Radioactive iodine (iodine-131; I-131): it is contraindicated in pregnant women. It is cost-effective, safe, and reliable treatment for hyperthyroidism in non-pregnant women (21). Although excreted from the body within 1 month, the ACOG recommendation is that women should avoid pregnancy for 4-6 months following treatment. No adequate reports or well-controlled studies in human fetuses are available. Detrimental effects on the thyroid of the developing fetus as a result of I-131 treatment for thyrotoxicosis of the mother in the first trimester of pregnancy are reported. Breast-feeding should be avoided for at least 120 days after treatment.
Thyroid storm is a life-threatening condition, requiring early recognition and aggressive therapy in an intensive care unit setting. During gestation, women with hyperthyroidism should have their thyroid function checked every 3-4 weeks. Grave's disease represents the most common cause of maternal hyperthyroidism during pregnancy. Fetal reaction is often unpredictable and different than the maternal response.

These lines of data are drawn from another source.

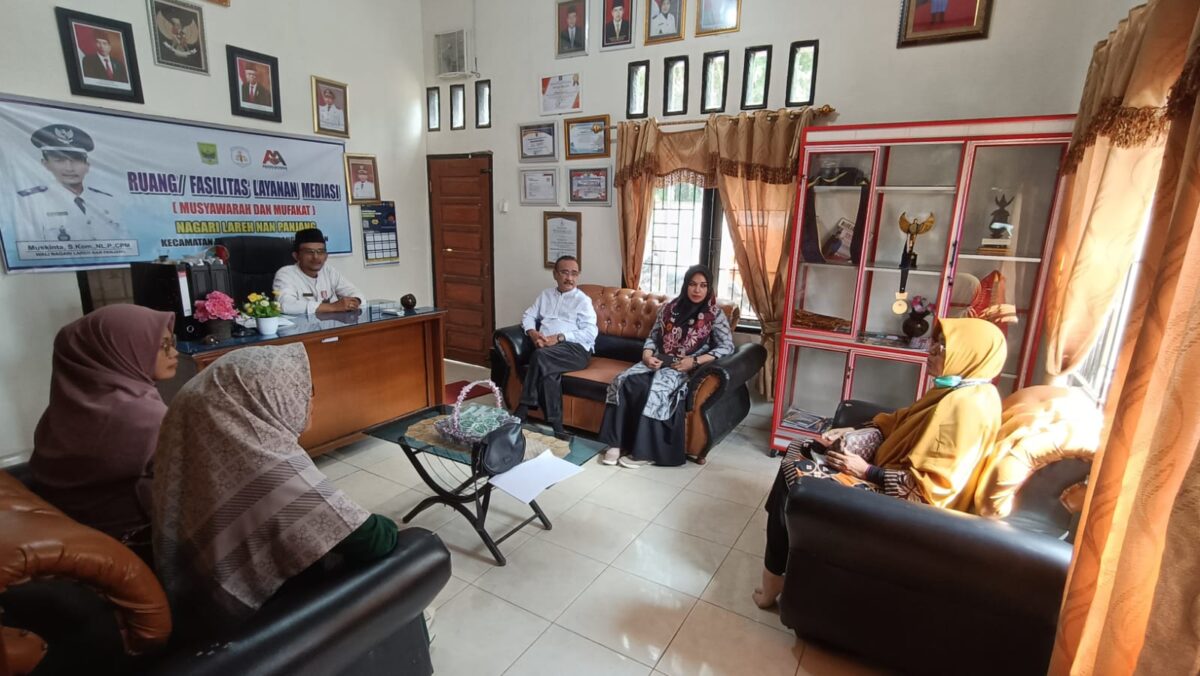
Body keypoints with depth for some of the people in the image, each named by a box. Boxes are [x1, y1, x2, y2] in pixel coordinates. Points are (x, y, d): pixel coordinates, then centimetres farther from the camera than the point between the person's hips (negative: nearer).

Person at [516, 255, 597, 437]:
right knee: (548, 371, -33)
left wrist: (559, 337, -16)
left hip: (575, 349, -3)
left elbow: (591, 332, -6)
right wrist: (532, 332, -3)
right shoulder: (545, 295, 24)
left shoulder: (583, 300, 7)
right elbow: (528, 316, 22)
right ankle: (555, 425, -28)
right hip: (547, 347, 4)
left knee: (541, 355, -34)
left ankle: (524, 408, -24)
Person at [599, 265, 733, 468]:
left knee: (654, 390, -34)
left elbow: (727, 347, -6)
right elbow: (653, 337, 14)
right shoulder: (669, 308, 11)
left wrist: (695, 361, -16)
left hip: (686, 369, -4)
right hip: (659, 362, 4)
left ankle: (645, 452, -23)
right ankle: (617, 443, -21)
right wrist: (647, 354, -8)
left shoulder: (715, 315, 0)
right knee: (624, 382, -24)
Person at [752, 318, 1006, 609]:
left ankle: (774, 578, 5)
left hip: (899, 497, -10)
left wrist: (866, 471, -23)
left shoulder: (966, 406, -25)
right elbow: (902, 422, 16)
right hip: (893, 472, 10)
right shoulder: (956, 390, 6)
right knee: (797, 454, 6)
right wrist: (855, 432, 1)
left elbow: (929, 487, -28)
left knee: (795, 475, -13)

Only 0.2% of gestations are complicated by thyroid storm and more than 90% of cases are caused by Grave's disease. Increased production of thyroid hormone occurs when autoantibodies (thyroid-stimulating antibody [TSAb] -- formerly known as LATS [long-acting thyroid stimulator]) against TSH receptors -- acts as TSH agonists. The diagnosis of fetal hyperthyroidism should be suspected in the presence of fetal tachycardia with or without Grave's disease treated by ablation therapy and with high titers of serum TSI antibodies. Fetal ultrasonography in experts' hands may be a valuable diagnostic tool. The diagnosis may be confirmed by the determination of fetal thyroid hormones by cordocentesis. Whether to prescribe a drug to a pregnant or breast-feeding woman is a decision that must be made in consideration of many factors, including, but not limited to, gestational age of the embryo or fetus, route of administration, absorption rate of the drug, whether the drug crosses the placenta or is excreted in breast milk, the necessary effective dose of the drug, molecular weight of the drug, whether monotherapy is sufficient or if multiple drugs are necessary to be effective, and the mother's genotype. However, accurate weighing benefit against risk requires a thorough understanding of the benefits and risks.